● **What is being asked**
Search the data for "lines". Each line containing it is to be copied.

Stored items

▬▬▬▬▬▬

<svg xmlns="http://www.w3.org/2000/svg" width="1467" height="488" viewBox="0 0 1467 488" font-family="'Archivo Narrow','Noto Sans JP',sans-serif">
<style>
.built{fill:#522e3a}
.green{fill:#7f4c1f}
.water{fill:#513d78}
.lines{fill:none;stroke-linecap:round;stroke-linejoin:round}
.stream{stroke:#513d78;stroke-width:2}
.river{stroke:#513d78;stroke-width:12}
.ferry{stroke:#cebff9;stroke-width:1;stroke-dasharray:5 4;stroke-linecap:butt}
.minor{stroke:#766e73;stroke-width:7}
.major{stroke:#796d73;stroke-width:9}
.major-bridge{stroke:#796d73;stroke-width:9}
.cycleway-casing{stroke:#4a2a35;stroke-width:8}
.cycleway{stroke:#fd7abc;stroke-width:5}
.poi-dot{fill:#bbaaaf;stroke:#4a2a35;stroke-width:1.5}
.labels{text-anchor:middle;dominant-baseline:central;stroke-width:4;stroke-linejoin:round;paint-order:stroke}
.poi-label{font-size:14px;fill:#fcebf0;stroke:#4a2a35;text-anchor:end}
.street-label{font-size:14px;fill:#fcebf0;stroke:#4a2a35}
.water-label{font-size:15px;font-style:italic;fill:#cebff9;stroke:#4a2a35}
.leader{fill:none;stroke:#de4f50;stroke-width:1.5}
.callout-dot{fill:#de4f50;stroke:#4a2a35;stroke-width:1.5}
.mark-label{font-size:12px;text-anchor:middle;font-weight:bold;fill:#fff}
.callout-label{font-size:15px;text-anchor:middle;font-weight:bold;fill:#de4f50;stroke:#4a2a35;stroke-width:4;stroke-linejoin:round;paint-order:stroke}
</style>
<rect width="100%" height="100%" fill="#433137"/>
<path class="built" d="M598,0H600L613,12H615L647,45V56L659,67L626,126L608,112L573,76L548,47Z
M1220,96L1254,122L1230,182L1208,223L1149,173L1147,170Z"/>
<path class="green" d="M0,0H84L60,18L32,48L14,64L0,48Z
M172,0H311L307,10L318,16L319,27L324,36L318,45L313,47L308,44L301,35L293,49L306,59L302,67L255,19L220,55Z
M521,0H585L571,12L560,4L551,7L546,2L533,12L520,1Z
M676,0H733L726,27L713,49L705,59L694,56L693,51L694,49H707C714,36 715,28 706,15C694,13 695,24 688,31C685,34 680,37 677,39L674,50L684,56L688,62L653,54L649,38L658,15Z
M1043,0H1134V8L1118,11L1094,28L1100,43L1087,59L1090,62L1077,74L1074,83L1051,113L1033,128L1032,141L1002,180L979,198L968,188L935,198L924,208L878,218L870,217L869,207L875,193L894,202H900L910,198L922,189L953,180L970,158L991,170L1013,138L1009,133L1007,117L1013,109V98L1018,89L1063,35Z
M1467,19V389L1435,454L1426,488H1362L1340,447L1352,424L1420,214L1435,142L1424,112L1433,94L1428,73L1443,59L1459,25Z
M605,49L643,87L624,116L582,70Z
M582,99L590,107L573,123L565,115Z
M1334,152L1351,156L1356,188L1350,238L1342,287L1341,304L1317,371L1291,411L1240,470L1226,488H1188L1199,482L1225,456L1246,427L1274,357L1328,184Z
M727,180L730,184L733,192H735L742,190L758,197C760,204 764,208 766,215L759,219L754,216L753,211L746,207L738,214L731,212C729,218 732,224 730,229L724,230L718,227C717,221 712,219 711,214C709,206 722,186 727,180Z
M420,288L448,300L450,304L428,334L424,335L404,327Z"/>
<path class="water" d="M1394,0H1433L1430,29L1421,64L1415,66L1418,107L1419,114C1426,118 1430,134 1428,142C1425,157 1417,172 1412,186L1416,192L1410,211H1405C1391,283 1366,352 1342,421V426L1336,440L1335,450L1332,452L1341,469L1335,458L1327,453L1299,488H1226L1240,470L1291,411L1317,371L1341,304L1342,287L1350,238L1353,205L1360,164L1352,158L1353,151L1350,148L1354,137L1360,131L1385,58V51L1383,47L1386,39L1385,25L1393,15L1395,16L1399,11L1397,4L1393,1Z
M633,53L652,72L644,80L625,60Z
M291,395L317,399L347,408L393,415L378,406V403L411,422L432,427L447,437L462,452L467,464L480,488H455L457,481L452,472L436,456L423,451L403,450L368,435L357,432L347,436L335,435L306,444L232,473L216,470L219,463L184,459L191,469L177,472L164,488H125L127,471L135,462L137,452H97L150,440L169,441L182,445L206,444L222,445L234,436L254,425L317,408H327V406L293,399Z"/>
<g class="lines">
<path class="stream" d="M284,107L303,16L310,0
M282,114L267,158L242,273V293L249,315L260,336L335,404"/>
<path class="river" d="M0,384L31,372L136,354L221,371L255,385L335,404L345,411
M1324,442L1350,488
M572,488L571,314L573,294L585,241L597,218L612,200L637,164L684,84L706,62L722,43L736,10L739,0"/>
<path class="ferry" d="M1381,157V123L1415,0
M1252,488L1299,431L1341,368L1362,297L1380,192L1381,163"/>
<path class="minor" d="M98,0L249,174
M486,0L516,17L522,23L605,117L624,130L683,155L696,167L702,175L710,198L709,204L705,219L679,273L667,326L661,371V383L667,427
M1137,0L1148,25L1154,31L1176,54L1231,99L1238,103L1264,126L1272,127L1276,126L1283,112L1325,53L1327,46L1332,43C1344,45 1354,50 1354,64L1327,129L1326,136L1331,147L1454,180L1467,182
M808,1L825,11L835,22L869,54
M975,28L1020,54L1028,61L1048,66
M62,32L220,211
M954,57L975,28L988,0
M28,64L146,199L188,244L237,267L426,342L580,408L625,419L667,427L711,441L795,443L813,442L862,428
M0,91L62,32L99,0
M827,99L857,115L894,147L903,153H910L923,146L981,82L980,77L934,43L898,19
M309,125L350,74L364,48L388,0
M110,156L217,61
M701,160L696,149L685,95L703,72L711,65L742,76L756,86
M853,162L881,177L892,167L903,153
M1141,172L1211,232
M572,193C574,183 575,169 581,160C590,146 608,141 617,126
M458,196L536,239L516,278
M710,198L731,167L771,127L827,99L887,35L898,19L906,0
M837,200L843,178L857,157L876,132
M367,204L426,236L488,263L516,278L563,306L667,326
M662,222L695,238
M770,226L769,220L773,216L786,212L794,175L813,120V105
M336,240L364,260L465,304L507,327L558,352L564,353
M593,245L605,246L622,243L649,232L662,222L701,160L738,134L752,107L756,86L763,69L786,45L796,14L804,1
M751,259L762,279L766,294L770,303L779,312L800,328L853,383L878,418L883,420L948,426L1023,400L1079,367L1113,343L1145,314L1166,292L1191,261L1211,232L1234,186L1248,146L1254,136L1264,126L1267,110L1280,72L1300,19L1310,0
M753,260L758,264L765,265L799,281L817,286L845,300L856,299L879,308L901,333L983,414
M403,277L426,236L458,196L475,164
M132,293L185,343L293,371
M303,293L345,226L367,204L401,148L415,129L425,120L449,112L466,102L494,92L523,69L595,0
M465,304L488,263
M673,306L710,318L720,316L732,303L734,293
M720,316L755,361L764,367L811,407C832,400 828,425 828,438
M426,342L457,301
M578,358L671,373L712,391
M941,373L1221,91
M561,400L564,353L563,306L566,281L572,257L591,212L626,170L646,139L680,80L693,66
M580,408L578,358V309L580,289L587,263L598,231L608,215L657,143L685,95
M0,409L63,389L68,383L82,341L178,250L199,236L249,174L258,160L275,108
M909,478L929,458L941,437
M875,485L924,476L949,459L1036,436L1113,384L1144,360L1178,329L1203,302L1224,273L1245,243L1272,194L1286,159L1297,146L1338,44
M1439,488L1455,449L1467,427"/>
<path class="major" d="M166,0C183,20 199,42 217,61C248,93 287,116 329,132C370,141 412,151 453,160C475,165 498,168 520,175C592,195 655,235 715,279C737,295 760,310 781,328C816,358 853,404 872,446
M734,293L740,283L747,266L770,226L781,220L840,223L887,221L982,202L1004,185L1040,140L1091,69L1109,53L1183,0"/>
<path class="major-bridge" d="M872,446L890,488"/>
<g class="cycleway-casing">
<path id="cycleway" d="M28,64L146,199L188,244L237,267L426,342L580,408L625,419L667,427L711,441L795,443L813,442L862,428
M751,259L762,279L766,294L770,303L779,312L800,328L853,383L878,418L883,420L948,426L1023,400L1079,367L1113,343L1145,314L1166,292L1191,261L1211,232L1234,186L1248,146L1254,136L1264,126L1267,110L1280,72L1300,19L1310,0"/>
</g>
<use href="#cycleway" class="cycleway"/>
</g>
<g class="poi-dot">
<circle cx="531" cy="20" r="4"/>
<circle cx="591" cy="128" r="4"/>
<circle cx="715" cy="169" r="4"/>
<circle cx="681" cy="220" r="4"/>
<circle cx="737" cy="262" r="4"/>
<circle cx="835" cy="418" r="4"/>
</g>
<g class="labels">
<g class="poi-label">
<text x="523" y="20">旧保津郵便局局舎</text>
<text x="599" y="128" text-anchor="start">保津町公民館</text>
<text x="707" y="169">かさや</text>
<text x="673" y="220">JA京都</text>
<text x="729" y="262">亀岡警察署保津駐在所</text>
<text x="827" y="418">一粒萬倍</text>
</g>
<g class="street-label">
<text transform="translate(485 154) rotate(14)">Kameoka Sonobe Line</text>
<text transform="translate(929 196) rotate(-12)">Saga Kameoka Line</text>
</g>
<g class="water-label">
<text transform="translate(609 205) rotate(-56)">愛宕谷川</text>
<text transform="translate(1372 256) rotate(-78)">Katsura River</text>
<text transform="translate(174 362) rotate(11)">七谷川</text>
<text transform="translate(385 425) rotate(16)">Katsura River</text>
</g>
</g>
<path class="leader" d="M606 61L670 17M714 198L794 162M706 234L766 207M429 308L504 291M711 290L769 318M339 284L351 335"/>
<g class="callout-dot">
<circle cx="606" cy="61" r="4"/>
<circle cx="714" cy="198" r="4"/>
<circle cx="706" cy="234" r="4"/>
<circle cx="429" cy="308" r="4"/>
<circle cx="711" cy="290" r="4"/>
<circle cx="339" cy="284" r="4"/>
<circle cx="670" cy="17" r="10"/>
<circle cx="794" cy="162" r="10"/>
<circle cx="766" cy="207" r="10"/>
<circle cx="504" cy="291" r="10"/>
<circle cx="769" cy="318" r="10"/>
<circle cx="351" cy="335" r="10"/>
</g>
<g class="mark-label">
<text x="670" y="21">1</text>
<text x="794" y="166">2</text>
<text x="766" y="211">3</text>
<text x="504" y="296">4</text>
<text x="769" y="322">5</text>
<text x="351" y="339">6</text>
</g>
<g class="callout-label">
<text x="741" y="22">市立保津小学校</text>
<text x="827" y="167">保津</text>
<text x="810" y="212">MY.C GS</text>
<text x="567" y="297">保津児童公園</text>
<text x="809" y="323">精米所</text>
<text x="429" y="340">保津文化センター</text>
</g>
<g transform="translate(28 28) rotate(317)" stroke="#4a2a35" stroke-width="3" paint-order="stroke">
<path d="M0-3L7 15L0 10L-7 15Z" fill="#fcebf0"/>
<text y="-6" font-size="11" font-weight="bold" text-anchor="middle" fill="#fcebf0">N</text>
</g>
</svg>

▬▬▬▬▬▬

● **Exercise answer**
.lines{fill:none;stroke-linecap:round;stroke-linejoin:round}
<g class="lines">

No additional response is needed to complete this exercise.